Understanding how and why the movie industry started in New Jersey
While we primarily associate the film industry – its birth and history – with Hollywood, the truth is that before Hollywood’s rise to power, New Jersey had actually been the world’s movie capital. New Jersey’s original claim to the cinematic throne comes from none other than the inventor Thomas Edison.
Right at the end of the 19th Century, Edison had been working on motion picture technology. In his West Orange, New Jersey laboratory, Edison, assisted by William Kennedy Laurie Dickinson, invented the first ever film viewer and film camera. The camera, known then as a kinetograph, took its name from the Greek word kineto, which means movement.
Professor of cinema studies at Rutgers University, Richard Koszarski, explained that Edison’s camera was “the only fully operational motion picture studio facility in the world.” Koszarski claimed, in an interview with Variety, that while several production spaces were being set up over the river in New York, the problem was that it was difficult to film there as “they didn’t have very good artificial lights” nor much natural skylight.

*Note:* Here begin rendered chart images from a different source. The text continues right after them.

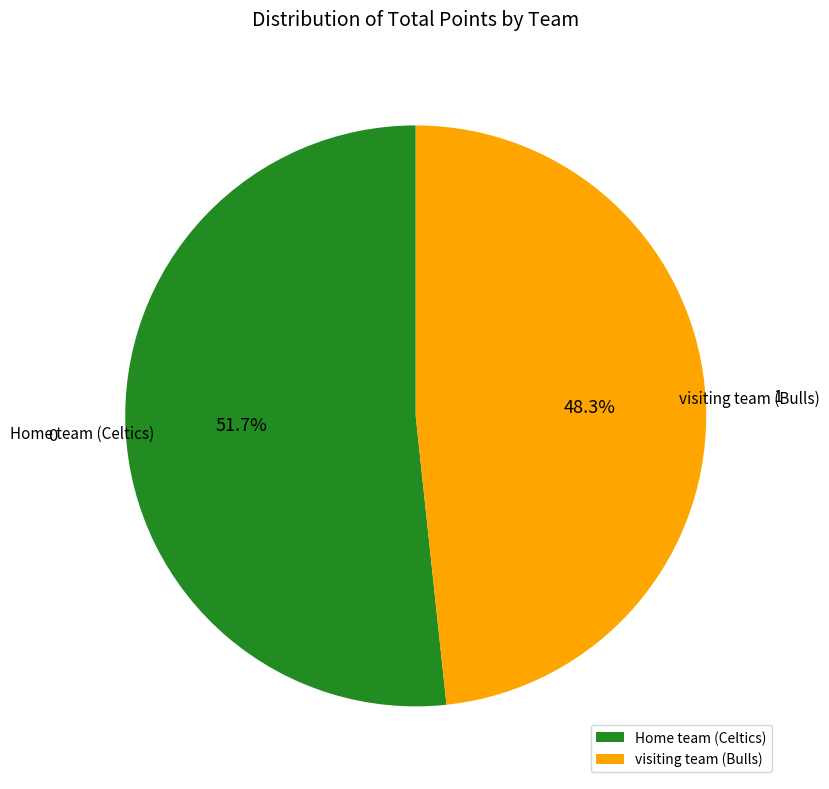

Is it true that Home team (Celtics) is 52% of the pie?

True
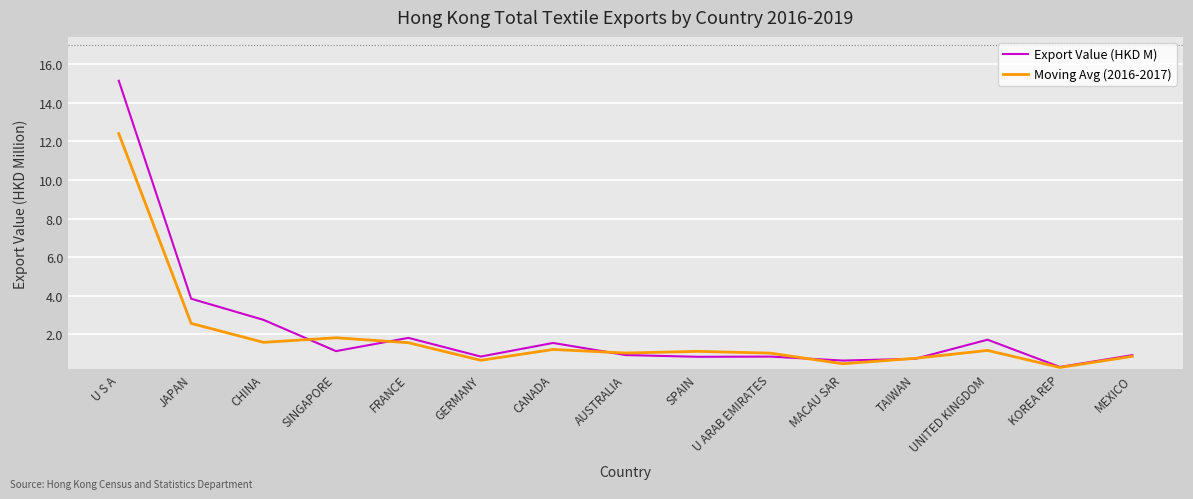

True or false: Moving Avg (2016-2017) has a value of 1.0 at U ARAB EMIRATES.

True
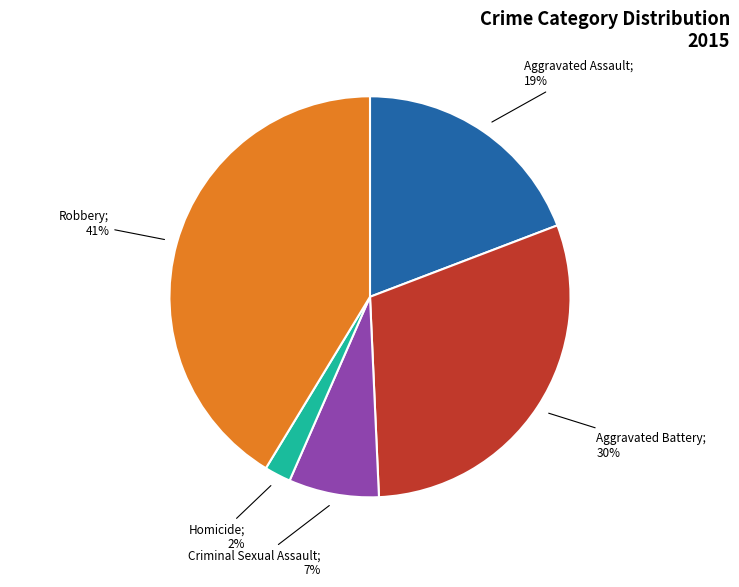

To the nearest percent, what is the average slice percentage?

20%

By contrast, New Jersey had far more open space, which not only allowed for more natural light but also meant that equipment could be easily stored. With the filming equipment sorted, all that was required was a space to film in. This is where the Kinetographic Theater – better known as the Black Maria – came into play.
The theatre’s roof was left open as only sunlight was strong enough to let the cameras capture images on its film correctly. The entire theatre also had the ability to rotate so that it could stay in line with the sun. In 1894, 75 films were made at the Black Maria; most of them were around 20 seconds long, and all were black-and-white and silent. Even the interiors of the 1903 film The Great Train Robbery were shot at the Black Maria.
Eventually, better-equipped studios sprang up, including the first permanent studio, Champion Studio, in 1910. A few years later, all major production companies had a studio in New Jersey. The business was well and truly booming; even the Marx Brothers were filming there.
However, by the time World War I rolled around, combined with the 1918 flu pandemic, the industry had moved elsewhere, mainly to California, with its constant hot weather, plus the expansive, spacious areas that New Jersey had promised some decades prior. So the film industry essentially moved to Los Angeles, while the improved filming equipment meant that shooting was easier in New York. Yet, for one time, New Jersey was the king of the industry.